We boarded our train to Rome fat and happy, a feeling we'd be familiar with for the rest of our time in Italy. Oh yea, and gassy.

Thursday, August 11, 2011

The Adventures of Kim and Pert Part Deux: Madrid


Kim and I took an overnight bus from Barcelona to Madrid and we woke up with bloated feet from not moving the entire night. Seriously, I'd taken a few overnight buses already, but never noticed bloated feet until Madrid. I couldn't even see the bones in my feet anymore and my flip flops barely fit! It was odd and gross. Anyhoo...

We headed straight to our next fancy-ish hotel in Madrid (also a bargain at $50 euro/night for a three star hotel) and immediately took a nap because we didn't get much sleep on the night train. After our early siesta and some weird, fevered dreams, we took the metro into the center of Madrid, Plaza del Sol. We did some window shopping, and then made our way to Plaza Mayor where we shared a Madrid favorite, calamari bocadillo (sandwich). It was tasty, but it was missing something: sauce! (Fast forward one day: we went back to Casa Rua in Plaza Mayor and ordered the same thing, but this time requested bravas sauce which is kind of like a spicy mayo they use on fries. It was super tasty this time. I guarantee you if more places in Spain used sauces on their sandwiches, they'd kill).

Window shopping near Plaza del Sol.

Wearing my bag "pick pocket defense" style in Plaza Mayor.



Bravas sauce made all the difference.




Back to the present.
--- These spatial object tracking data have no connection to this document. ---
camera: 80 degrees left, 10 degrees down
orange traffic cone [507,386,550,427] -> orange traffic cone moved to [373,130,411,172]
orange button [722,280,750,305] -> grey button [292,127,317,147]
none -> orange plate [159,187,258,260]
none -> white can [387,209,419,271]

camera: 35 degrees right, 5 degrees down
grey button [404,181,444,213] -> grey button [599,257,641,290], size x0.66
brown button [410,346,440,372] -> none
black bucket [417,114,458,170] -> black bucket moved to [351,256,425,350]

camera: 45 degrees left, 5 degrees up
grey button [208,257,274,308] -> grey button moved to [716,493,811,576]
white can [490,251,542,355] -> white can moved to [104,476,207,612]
After eating our calamari sandwich, we wandered over to Madrid's uber fancy market: Mercado de San Miguel. It was smaller than the one in Barcelona, but way fancier. Think Metropolitan Market meets Pike Place. There were so many options for us to choose to eat, from tapas to paella to seafood to gelato. Just like with the bravas sauce on the calamari bocadillo, Kim and I spiced up a few more dishes at the market with our creativity. One such example is when we ordered some seafood paella and decided that adding chicken tandoori skewers was necessary. Mixing cultures never tasted this good.
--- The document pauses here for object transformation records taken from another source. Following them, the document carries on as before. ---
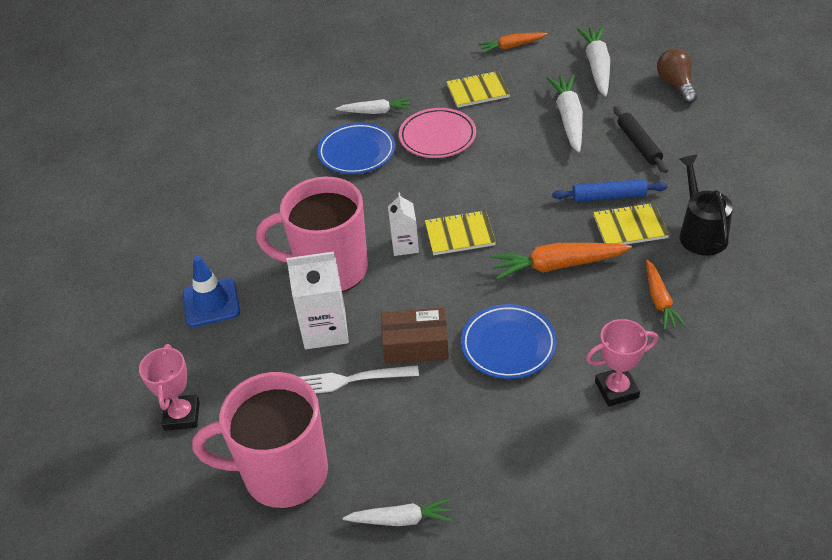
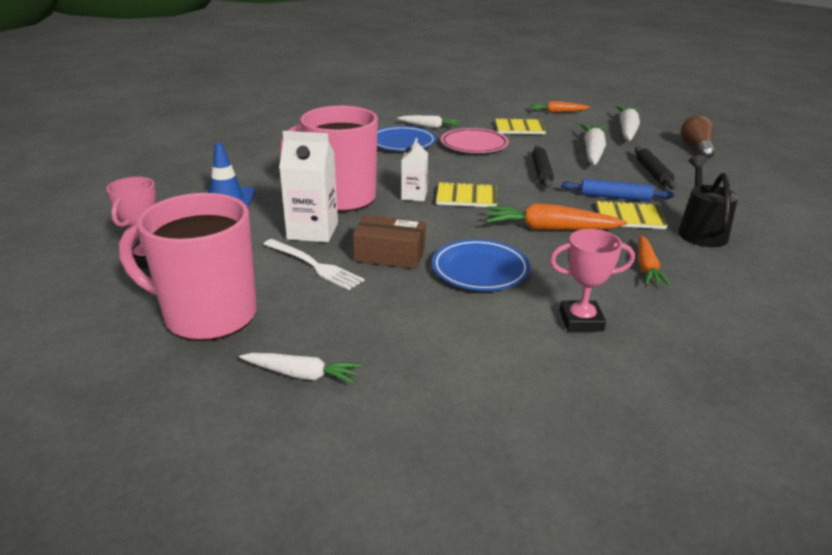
camera: 10 degrees right, 15 degrees down
white fork [300,365,419,394] -> white fork turned 150 degrees counterclockwise [264,239,364,290]
none -> black rolling pin [532,145,554,188]

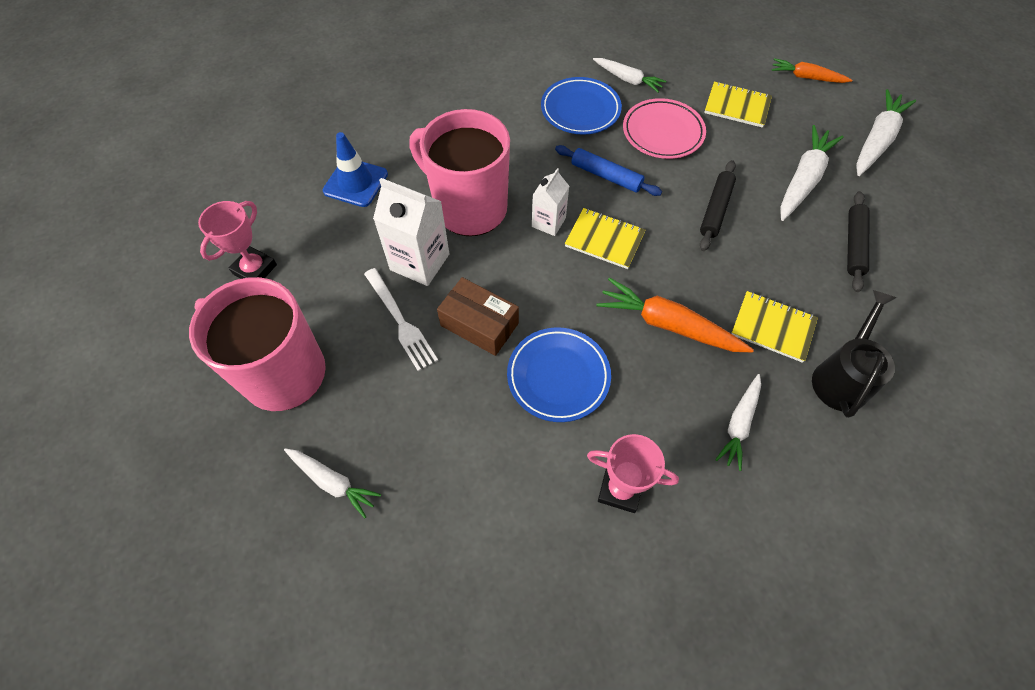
camera: 20 degrees right, 30 degrees up
blue rolling pin [561,179,674,201] -> blue rolling pin moved to [555,145,662,196]
orange carrot [638,235,671,286] -> white carrot [715,374,761,471]
brown light bulb [681,115,715,159] -> none

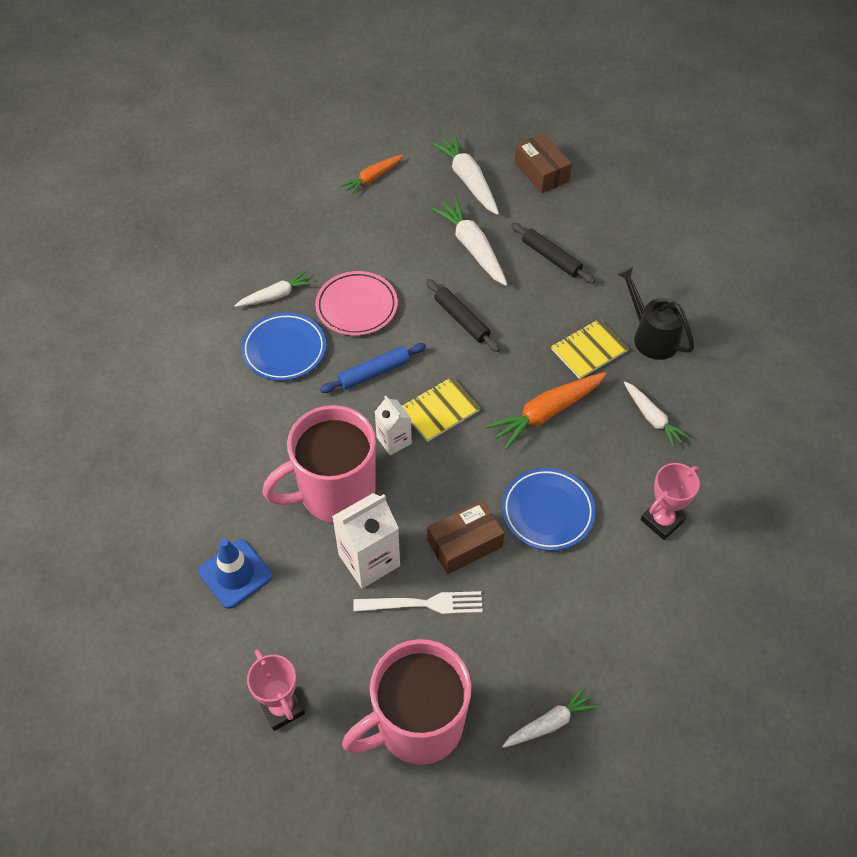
camera: 60 degrees left, 5 degrees down
yellow notebook [704,82,772,128] -> none
none -> brown box [515,133,572,193]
Does combining different prepared foods count as cooking? Yes.

After our snackage and wandering a bit more, we took a mini-tour of madrid and its architecture. I noticed one lady on our tour had a Sounders hat on, so I asked if she was from Seattle. She was, as well as her husband and two daughters, and we eventually discovered that we live down the street from each other. So crazy. On top of that, we also found out that Kert used to counsel the younger daughter in summer camp. Even with me looking like hobo the clown, the family invited Kert and I over to hang out. Good people.



Some of the beautiful buildings we passed on our walking tour.
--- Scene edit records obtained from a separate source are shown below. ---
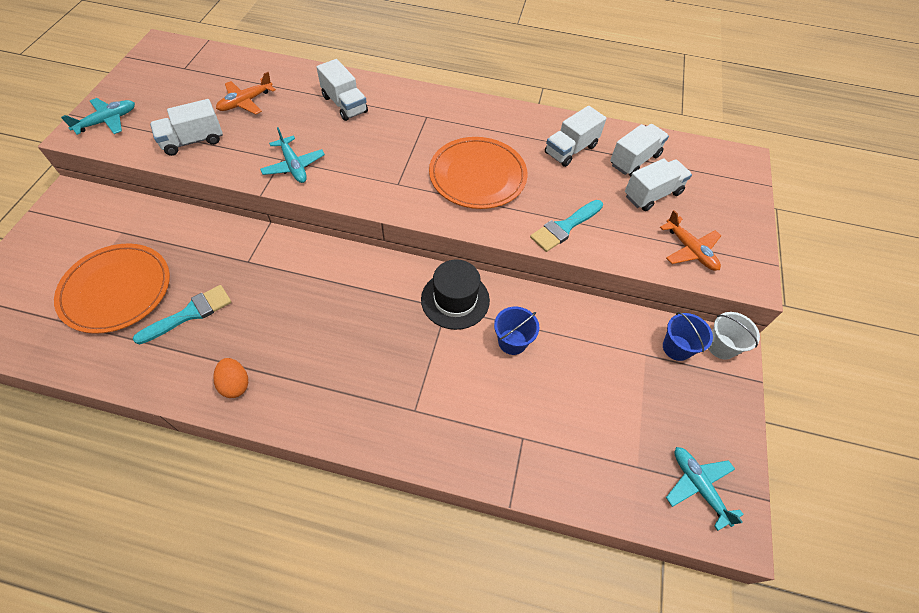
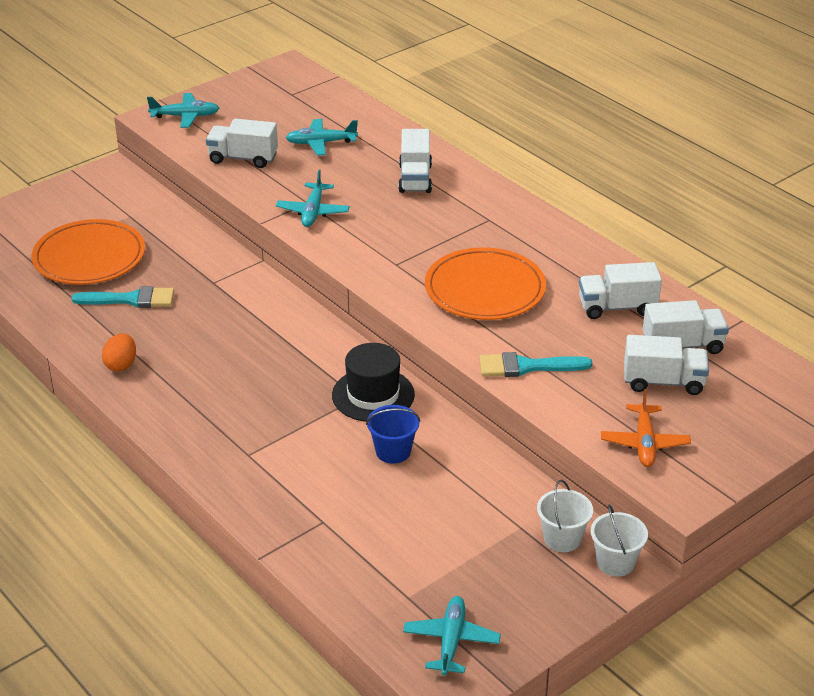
camera: 40 degrees right, 20 degrees down
orange plane [216,72,276,115] -> turquoise plane [286,119,358,156]
blue bucket [663,312,713,361] -> white bucket [537,480,593,552]

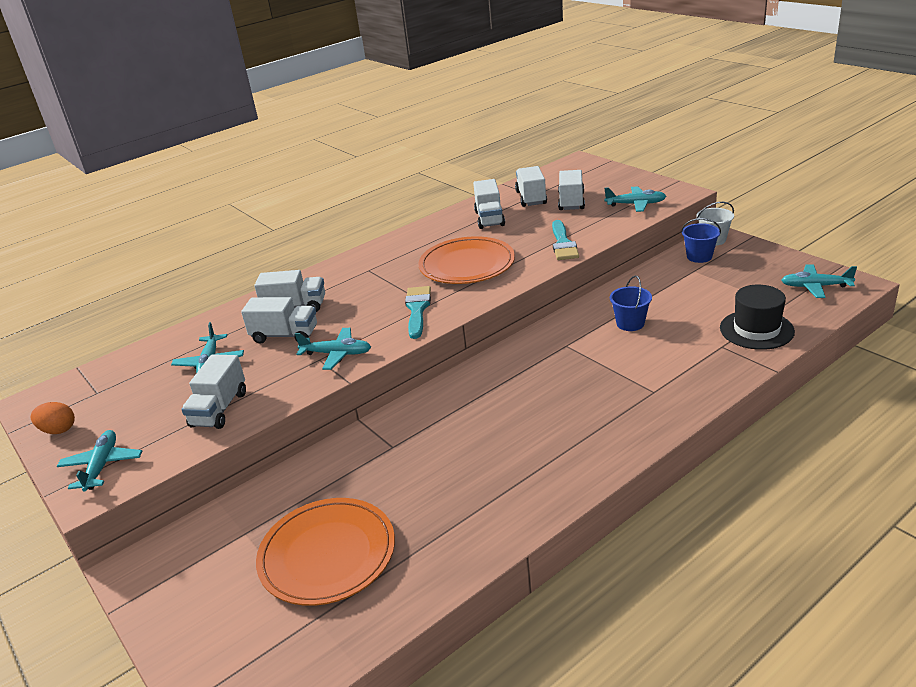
camera: 85 degrees left, 5 degrees down
turquoise brush [71,286,174,308] -> turquoise brush moved to [405,286,431,339]
orange egg [102,333,136,371] -> orange egg moved to [31,402,75,434]
black hat [332,343,415,422] -> black hat moved to [720,285,795,350]
white bucket [537,480,593,552] -> blue bucket [681,218,721,263]
orange plane [601,389,691,467] -> turquoise plane [604,186,666,212]
none -> white truck [241,297,317,344]

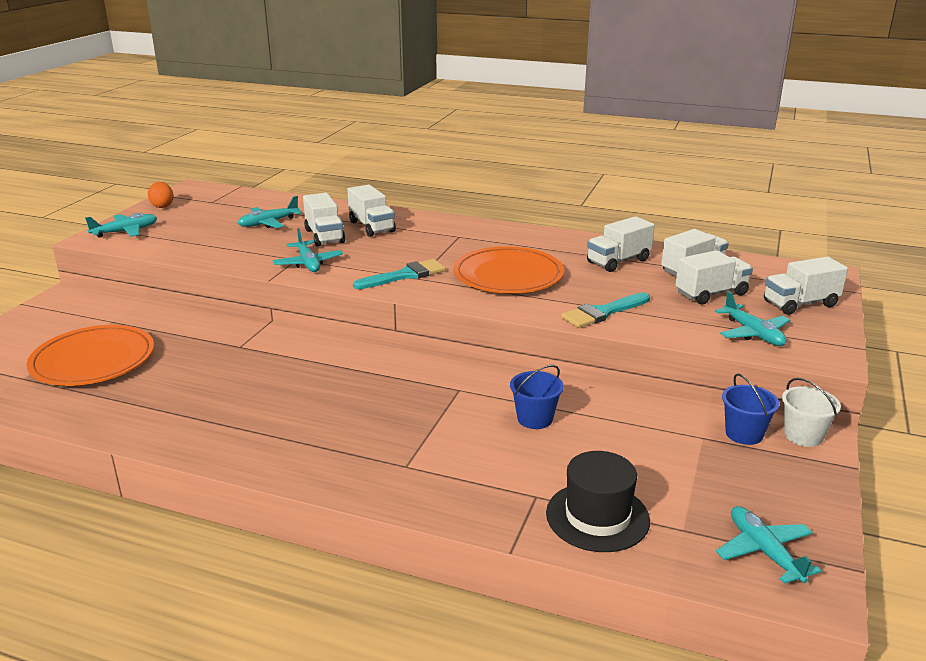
camera: 55 degrees right, 5 degrees down
white truck [181,354,246,429] -> white truck moved to [764,256,848,315]

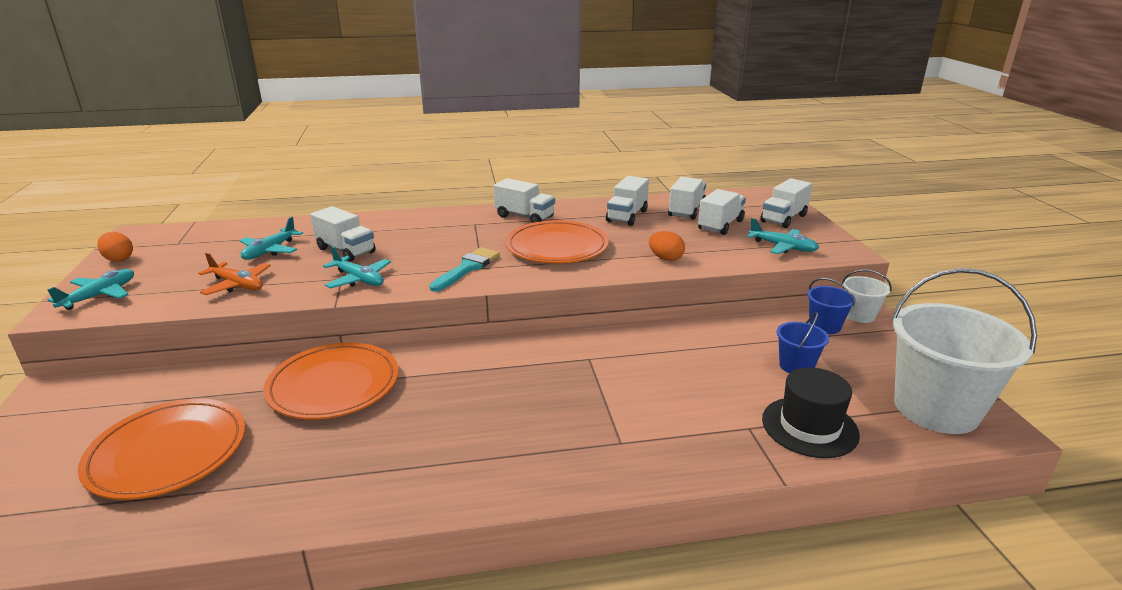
camera: 30 degrees left, 0 degrees up
white truck [347,184,396,237] -> white truck moved to [494,178,555,223]
blue bucket [510,365,564,429] -> blue bucket moved to [777,312,829,374]
turquoise brush [561,292,650,328] -> orange egg [649,231,685,261]
turquoise plane [716,506,821,584] -> white bucket [891,268,1037,434]
none -> orange plane [198,253,271,295]
none -> orange plate [263,343,399,419]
Our tour ended right at one of the Museums we wanted to visit: the Prado. Supposedly, it has the greatest collection of art in Europe...and it was free. So Kim and I went and randomly bumped into our friend Kamel, whom we met in Barcelona, waiting in line for the Prado as well. Just so you know that I actually looked around the museum, my favorite painting was Goya's painting of Saturn eating one of his children. Creepy and awesome.

What did I tell you? Creepy and awesome.

Our buddy, Kamel!

The next day, after Kim and I returned to the aforementioned calamari sandwich place with bravas sauce on our mind, we went to a famous churro place called San Gines. Javier Bardem has been there, so you know it's the real deal. Once we finished our churros with chocolate, we jetted to Retiro park, a beautiful and sprawling park with a lake in the middle. We took a little afternoon siesta there then headed over to another awesome (and free!) museum: The Reina Sofia contemporary art museum. Again, to convince you that I actually paid attention to something, I enjoyed Dali's stuff. Yup, that's a real guy.


Definitely better portion control than my first experience in Granada.

Beautiful Retiro Park.



Some interesting Japanese art at the Reina Sofia.

Interesting indeed.

Proof!


Of course, we ended our time together with another gelato run and some 30 Rock on my netbook. My 11 days with Kim were a blast and I was really sad to see her go. She's definitely the best, and if you don't agree, I'll fight you...as long as you're behind a gate.

Some tasty bruschetta for our last meal in Madrid...

along with some manhole sized personal pizzas.

Before heading to Italy, I Macgyver'd my backpack into working condition.